Pharmaceutical companies, it seems, will have several factors to weigh up before agreeing to choose a unitary patent: the strength of the UPC, the ability of the judges, and the price of renewing a patent. It will be a tough decision, and quite possibly a risky one. But one factor that might tip the balance in favour of staying out of the system is the lingering uncertainty surrounding supplementary protection certificates (SPCs). Specifically, it is unclear how SPCs will fit into the new system; a situation Johnson describes as “massively complicated”.

SPCs

SPCs are applied for and enforced nationally at the moment, but businesses are wondering whether this practice will continue in the new system, Johnson says. That’s because if a company has a unitary patent, it would seem “odd” to have a non-unitary SPC that follows it. However, because the relevant SPC regulations are seen as “too difficult to deal with”, Johnson says, it seems that the status quo will remain and there will be no unitary-style SPCs.

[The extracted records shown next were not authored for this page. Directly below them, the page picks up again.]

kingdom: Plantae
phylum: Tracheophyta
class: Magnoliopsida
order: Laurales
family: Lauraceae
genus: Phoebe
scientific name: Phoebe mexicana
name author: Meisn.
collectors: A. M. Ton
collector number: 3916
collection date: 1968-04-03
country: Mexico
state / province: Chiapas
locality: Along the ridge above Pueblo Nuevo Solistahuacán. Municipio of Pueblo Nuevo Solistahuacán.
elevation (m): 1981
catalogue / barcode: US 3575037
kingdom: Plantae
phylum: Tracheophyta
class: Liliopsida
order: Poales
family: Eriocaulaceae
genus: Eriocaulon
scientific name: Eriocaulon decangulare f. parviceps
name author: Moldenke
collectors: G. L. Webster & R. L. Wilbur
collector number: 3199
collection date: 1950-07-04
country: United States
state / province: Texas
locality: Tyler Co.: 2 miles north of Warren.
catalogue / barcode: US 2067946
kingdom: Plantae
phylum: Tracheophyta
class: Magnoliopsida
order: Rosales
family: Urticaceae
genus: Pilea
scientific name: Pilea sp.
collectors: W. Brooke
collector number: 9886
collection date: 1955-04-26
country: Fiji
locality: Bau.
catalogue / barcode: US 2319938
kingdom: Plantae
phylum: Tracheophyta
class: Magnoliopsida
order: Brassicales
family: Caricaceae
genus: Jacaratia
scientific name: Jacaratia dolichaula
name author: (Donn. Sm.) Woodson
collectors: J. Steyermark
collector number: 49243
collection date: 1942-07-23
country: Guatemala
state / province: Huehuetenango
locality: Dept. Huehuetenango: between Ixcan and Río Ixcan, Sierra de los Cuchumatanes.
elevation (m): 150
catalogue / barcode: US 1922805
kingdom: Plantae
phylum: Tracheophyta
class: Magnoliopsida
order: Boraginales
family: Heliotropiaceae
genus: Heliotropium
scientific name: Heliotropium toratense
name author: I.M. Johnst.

“If that continued to be the case, I’m not sure a lot of pharmaceutical companies would have a problem with it,” he explains.

“But they might worry that in ten years’ time you would have a situation where the EPO sets up a division that deals with the grant of SPCs for unitary patents and they have no idea whether that body does so efficiently, timely and sensibly, or what the route of appeal to the Court of Justice of the European Union (CJEU) would be,” he says.

To add to the uncertainty, the EPO is not currently answerable to the CJEU, which represents a “major constitutional problem” according to Johnson. “It’s greatly feared that if the EPO is given the power to grant unitary SPCs then someone would say that it is unlawful and strike down the agreement. It’s a very messy and complicated situation.”

He adds: “The theory at the moment is that individual offices will carry on granting these purely national rights, but you would still have the curious situation where all SPCs for unitary patents would have to be litigated in the UPC, so really no-one knows how it will work and it is possible that changes could be made to this aspect of the system in the future.

“Given that the SPC period is when sales are at their highest, pharmaceutical companies will be particularly cautious about going down the unitary patent route without really knowing how the incredibly valuable SPCs will be treated in 20 or more years’ time.”

The popularity of the unitary patent and the UPC appears to be in the balance, says Burnett-Hall. One theme that does seem clear, however, is that companies are understandably cautious about them. Despite this, he provides the hypothetical example of a US company rejecting a selection of state-registered patents in favour of a whole national one. Likewise, he says, “when I want a patent in Europe, I want one covering it as much as possible; why would I not?”

He continues: “The answer is cost, uncertainty and so on. If the pricing doesn’t work, if the judges give ‘Mickey Mouse’ decisions, if there are horrendous delays, you will be reluctant to use the court.

“But if the court shows it is competent and cases are dealt with justly and in a reasonable time, why wouldn’t you want a unitary patent? That is just the same as people deciding in which courts to litigate in Europe,” he says.

For Johnson, however, the outlook is simpler: “For a few years after the system goes live, you will see very few of the major pharmaceutical companies, and certainly the ones in the US and EU, going down this route. I’m sure this is not what the commission wants to hear, but that is the reality.”

What all of this discussion neglects, of course, is the UK’s involvement in the UPC and therefore the location of the pharmaceutical segment of the central division. As promised by Prime Minister David Cameron, the UK will hold an ‘in-out’ referendum on EU membership if his Conservative Party wins the general election in 2015. If the UK votes no—still a huge if—just what would that mean for the country’s membership of the UPC?

Brian Cordery, partner at Bristows, assisted Alan Johnson with his commentary.